Noel Rockmore, ‘Picasso of New Orleans,’ revisited

(AP Photo/Neal Auction Company, Inc./ AP ) - This picture provided by the Neal Auction Company, Inc., shows ‘Preservation Hall’, a 1970 oil painting by Noel Rockmore.

(AP Photo/Neal Auction Company, Inc./ AP ) - This picture provided by the Neal Auction Company, Inc., shows ‘Preservation Hall’, a 1970 oil painting by Noel Rockmore.

NEW ORLEANS — In the four-block radius where he painted and drank himself into frightening stupors, Noel Rockmore was known by the denizens of the French Quarter as an outrageous Pablo Picasso-like figure who combined the mythological and the real. He produced 15,000 oil paintings, temperas, collages and sketches during his career, then died in obscurity.
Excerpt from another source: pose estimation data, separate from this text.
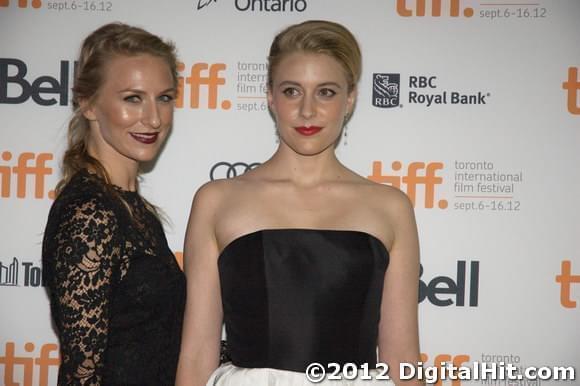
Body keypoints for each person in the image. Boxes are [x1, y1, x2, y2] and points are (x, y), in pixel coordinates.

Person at [176, 20, 422, 386]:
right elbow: (197, 355)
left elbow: (402, 359)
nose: (307, 111)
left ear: (350, 98)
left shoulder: (390, 207)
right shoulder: (216, 201)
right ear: (271, 97)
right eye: (292, 91)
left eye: (325, 92)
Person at [42, 22, 185, 385]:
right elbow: (83, 373)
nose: (154, 118)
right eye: (132, 98)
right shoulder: (91, 213)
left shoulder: (131, 210)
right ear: (88, 103)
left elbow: (154, 344)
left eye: (164, 97)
His life was that of an American outsider and a throwback to Europe’s great expressionistic and hedonistic masters.

(AP/AP) - Noel Rockmore's 1972 ‘Self Portrait in Paris.’

In the 1950s, when he was still in his 20s, his paintings hung in the Metropolitan Museum of Art, the Museum of Modern Art and the Hirshhorn Museum. He was a bright, young American artist who had a taste for Rembrandt and figurative paintings, with the outlook of an American social realist.
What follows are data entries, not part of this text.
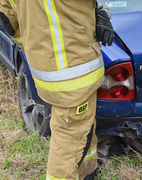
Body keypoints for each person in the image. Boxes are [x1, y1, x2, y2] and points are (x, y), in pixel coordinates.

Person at [0, 0, 114, 179]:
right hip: (75, 72)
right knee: (70, 135)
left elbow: (7, 18)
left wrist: (33, 49)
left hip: (46, 70)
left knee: (81, 124)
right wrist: (102, 12)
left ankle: (88, 170)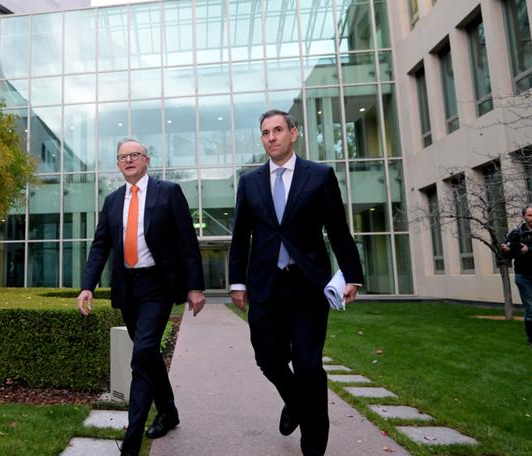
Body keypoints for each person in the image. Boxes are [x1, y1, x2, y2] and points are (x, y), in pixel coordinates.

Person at [228, 109, 364, 456]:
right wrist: (237, 283)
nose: (271, 137)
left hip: (307, 287)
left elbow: (338, 230)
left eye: (277, 130)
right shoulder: (250, 182)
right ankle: (295, 402)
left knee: (308, 365)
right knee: (268, 358)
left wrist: (352, 274)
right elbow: (241, 236)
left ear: (294, 133)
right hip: (265, 286)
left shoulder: (319, 176)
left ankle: (313, 446)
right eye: (264, 133)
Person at [77, 138, 206, 456]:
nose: (129, 160)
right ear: (118, 164)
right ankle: (169, 411)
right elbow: (100, 246)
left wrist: (195, 287)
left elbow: (187, 242)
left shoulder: (168, 192)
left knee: (142, 354)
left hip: (158, 286)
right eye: (123, 157)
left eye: (135, 155)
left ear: (147, 160)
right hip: (127, 287)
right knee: (148, 355)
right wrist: (87, 286)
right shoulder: (112, 200)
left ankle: (131, 442)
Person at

Then the art world changed: Abstract expressionism — typified by the paint throwing of Jackson Pollock — became the rage. Rockmore, who admired draftsmanship, detested it.
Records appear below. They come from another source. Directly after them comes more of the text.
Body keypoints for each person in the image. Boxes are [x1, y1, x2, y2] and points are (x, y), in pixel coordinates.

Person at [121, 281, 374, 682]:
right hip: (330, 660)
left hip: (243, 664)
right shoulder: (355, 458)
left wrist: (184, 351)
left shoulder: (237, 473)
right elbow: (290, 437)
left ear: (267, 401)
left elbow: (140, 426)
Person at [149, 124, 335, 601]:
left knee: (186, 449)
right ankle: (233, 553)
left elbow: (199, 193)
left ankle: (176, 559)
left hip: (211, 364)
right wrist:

He changed: He left his wife and three children, changed his last name and headed to New Orleans in 1959, where he would eventually be lost to the New York art world.

The story of Rockmore, born Noel Montgomery Davis, is getting a long-overdue audience outside New Orleans, a city that is enjoying something of an art renaissance six years after Hurricane Katrina. Until the end of January, his works are on view at the LaGrange Art Museum in LaGrange, Ga., southwest of Atlanta. The retrospective is called “Creative Obscurity: The Genius Noel Rockmore.”

“He was kind of an art hobo,” said Ethyl Ault, interim director of the LaGrange Art Museum.

She said Rockmore was an overlooked genius. “Was it politics? Did he offend people?”

The show is based on nearly 1,500 Rockmore artworks retrieved from storage units after Katrina. For 25 years, Shirley Marvin, an octogenarian Baton Rouge patron, had been saving Rockmore artworks and memorabilia with the intention of making him famous one day. But she forgot about the collection because of short-term memory loss, her family said.

The extraordinary collection was gathering dust when her son, Rich Marvin, took her down to New Orleans in October 2006, a year after Katrina, to get “a few paintings,” as his mother described it. Instead, they found the units packed with remnants of Rockmore’s life.

With the discovery, Rich and wife Tee Marvin have become the agents Rockmore famously refused to have throughout his life as he willfully lived on the edge of the art world. He was notorious among art galleries for his temper and fits of outrage.

The Marvins — working with Rockmore’s family, art dealers, collectors and museum curators — have begun cataloguing his works and promoting him. They estimate he produced 15,000 pieces of art and 750 to 1,000 of those are masterpieces.

“At first, we thought my mom was crazy,” Rich Marvin said. “When a museum or gallery lines up his top 200 exquisite works, people will be as stunned as we are.”

Rockmore was born in 1928 in New York to a family of artists. A child prodigy, he played the violin well by age 8. After suffering polio at 10, he turned to painting. He studied briefly at the Juilliard School and had a studio at the Cooper Union. Family friends included Ernest Hemingway, George Gershwin and Thomas Mann.